Different Tendencies in Muscle Ultrasound Characteristic in Amyotrophic Lateral Sclerosis and Chronic Inflammatory Demyelinating Polyradiculoneuropathy

• Published in: Journal of clinical neurophysiology Vol. 40; no. 5; p. 450
• Main Authors: Hokkoku, Keiichi, Tsukamoto, Hiroshi, Uchida, Yudai, Gatto, Dario M, Sonoo, Masahiro
• Format: Journal Article
• Language: English
• Published: United States 01.07.2023
• Subjects: Action Potentials - physiology; Amyotrophic Lateral Sclerosis - diagnostic imaging; Arm; Humans; Muscle, Skeletal - innervation; Neural Conduction - physiology; Polyradiculoneuropathy, Chronic Inflammatory Demyelinating - diagnostic imaging
• ISSN: 1537-1603
• DOI: 10.1097/WNP.0000000000000898

The difference in muscle ultrasound (MUS) characteristics in primary axonal degeneration and demyelination has not been well established.

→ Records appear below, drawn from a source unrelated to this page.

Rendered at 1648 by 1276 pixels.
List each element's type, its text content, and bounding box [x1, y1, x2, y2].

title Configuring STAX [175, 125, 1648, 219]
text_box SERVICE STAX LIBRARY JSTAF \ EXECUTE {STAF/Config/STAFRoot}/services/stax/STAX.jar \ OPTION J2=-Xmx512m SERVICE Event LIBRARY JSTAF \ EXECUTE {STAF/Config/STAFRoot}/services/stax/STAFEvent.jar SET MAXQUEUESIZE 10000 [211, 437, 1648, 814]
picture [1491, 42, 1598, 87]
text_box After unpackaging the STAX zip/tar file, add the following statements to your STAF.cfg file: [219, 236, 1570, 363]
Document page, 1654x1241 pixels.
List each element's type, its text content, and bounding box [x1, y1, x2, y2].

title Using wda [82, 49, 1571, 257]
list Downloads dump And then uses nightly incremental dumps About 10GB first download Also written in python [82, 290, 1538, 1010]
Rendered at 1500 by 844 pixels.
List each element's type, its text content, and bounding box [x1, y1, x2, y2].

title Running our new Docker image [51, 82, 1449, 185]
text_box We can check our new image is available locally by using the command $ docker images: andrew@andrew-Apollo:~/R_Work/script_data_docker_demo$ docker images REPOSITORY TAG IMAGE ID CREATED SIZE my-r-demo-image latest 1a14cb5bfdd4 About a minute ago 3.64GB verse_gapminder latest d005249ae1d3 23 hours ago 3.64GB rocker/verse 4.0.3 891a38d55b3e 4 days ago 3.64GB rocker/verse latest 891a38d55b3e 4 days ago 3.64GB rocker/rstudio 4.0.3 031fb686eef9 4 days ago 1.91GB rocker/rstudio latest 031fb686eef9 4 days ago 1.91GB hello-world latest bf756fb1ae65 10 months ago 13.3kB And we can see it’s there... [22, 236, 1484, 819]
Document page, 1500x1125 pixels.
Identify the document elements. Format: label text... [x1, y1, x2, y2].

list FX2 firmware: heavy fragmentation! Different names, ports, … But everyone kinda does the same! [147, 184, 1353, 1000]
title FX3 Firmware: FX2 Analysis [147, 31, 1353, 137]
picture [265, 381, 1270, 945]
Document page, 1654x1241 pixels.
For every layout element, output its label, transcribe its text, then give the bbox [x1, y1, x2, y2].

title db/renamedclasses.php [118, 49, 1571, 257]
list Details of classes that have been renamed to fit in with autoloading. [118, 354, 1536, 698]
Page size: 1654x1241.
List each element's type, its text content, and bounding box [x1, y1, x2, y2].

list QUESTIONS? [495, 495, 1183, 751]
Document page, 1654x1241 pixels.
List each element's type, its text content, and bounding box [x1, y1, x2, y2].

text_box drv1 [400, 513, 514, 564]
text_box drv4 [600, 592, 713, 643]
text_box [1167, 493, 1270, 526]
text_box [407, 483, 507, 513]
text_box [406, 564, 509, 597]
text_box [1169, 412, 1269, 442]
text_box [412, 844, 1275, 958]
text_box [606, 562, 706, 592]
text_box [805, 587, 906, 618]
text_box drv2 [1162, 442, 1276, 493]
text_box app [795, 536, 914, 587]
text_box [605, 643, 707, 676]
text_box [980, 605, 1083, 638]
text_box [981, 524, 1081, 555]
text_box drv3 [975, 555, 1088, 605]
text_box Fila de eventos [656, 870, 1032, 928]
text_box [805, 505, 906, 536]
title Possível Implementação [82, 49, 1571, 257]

The authors aimed to investigate the subject based on the correlation between MUS findings (echo intensity and muscle thickness) and compound muscle action potential (CMAP) amplitude in amyotrophic lateral sclerosis (ALS) and chronic inflammatory demyelinating polyradiculoneuropathy. Fifteen patients with ALS and 16 patients with chronic inflammatory demyelinating polyradiculoneuropathy were examined. For each patient, echo intensity and muscle thickness of the abductor pollicis brevis, abductor digiti minimi, and first dorsal interosseous muscles were investigated. Compound muscle action potential amplitudes were measured by median and ulnar nerve conduction studies. In total, 45 muscles were evaluated in each group. The ALS group showed a linear correlation between the MUS finding and CMAP amplitude (rs = -0.70 and 0.59 for echo intensity and muscle thickness, respectively), whereas the chronic inflammatory demyelinating polyradiculoneuropathy group showed a weaker correlation than the ALS group (rs = -0.32 for echo intensity and rs = 0.34 for muscle thickness). The relationship between MUS abnormalities and CMAP amplitude showed different tendencies in ALS and chronic inflammatory demyelinating polyradiculoneuropathy. The results suggested that MUS abnormalities substantially reflect the muscle function in primary axonal degeneration, whereas a discrepancy between MUS findings and muscle function can be frequently seen in demyelination; specifically, MUS findings tend to be normal even though CMAP showed a reduction. These tendencies originating from underlying pathophysiology should be considered when MUS findings are used as biomarkers of disease severity.